Winds of Change in Africa


Even while his negotiations with the African National Congress stall over tribal strife, President F. W. de Klerk makes sanctions against South Africa harder to sustain. The repeal of the historic Group Areas Act and Land Acts dismantle the principal legal buttresses of South Africa's apartheid. One giant legal pillar remains, the Population Registration Act, which provides for everyone to be classified by race. The government does not know how to maintain the separate parliamentary chambers without that registration, so it looks like that law stays on the books until the next regime is negotiated.

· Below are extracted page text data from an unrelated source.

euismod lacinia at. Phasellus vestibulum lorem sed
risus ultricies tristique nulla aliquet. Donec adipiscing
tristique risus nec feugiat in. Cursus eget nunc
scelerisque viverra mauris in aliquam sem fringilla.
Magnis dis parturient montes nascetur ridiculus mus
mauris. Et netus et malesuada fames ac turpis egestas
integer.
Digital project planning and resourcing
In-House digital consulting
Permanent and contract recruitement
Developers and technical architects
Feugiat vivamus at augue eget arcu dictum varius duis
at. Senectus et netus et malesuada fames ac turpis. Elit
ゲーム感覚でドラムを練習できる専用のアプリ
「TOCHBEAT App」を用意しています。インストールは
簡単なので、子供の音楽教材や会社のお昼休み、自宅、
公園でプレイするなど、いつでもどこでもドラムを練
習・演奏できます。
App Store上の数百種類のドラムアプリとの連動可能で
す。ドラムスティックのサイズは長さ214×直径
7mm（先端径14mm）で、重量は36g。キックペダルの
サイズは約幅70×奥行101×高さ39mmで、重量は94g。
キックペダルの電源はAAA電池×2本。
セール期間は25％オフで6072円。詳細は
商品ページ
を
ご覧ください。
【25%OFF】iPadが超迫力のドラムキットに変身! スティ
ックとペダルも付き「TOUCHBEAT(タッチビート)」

Simultaneously, the 51-member Organization of African Unity, meeting in Abuja, Nigeria, with 32 heads of state present, called for the maintenance of economic sanctions against South Africa, but acknowledged change. "Should the South African government adopt measures which lead to positive, profound and irreversible change toward the abolition of apartheid, we commit ourselves to review the question of sanctions with a view to readmitting South Africa into the international community," it declared.

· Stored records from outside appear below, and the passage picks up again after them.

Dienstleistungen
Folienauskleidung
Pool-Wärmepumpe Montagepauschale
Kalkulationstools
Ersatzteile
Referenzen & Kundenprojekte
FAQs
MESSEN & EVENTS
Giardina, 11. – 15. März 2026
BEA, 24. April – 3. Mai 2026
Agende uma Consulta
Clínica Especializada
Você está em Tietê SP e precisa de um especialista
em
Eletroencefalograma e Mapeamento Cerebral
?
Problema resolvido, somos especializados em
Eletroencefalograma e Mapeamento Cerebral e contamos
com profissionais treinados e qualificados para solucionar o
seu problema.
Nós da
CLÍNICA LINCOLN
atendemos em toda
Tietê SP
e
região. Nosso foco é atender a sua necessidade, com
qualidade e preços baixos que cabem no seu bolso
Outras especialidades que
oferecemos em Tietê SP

The South African government is doing just that, at its own pace, and some members of the OAU won't wait for the others. Kenya, Madagascar and some others say they are resuming trade with South Africa. Several countries that say they don't, do. An official end to African sanctions appears less than a year away, after which continued American sanctions would make decreasing sense.

But if democracy is necessary to South Africa, why not for black Africa as well? Most of the countries gathered at Abuja are one-party states, some with presidents-for-life. Speaker after speaker, and notably the host, Nigeria's military president, Ibrahim Babangida, called for democracy and a dismantling of "unrepresentative power" across the continent. The summit produced a treaty creating an African Common Market on the European model, which does not mean much now but will if industry grows.

President Babangida heads the OAU for the next year. He is that rare strong man who seems genuinely committed to democracy. He has a continuing role to play in South Africa's readmission to African counsels. He is a good man to have play it.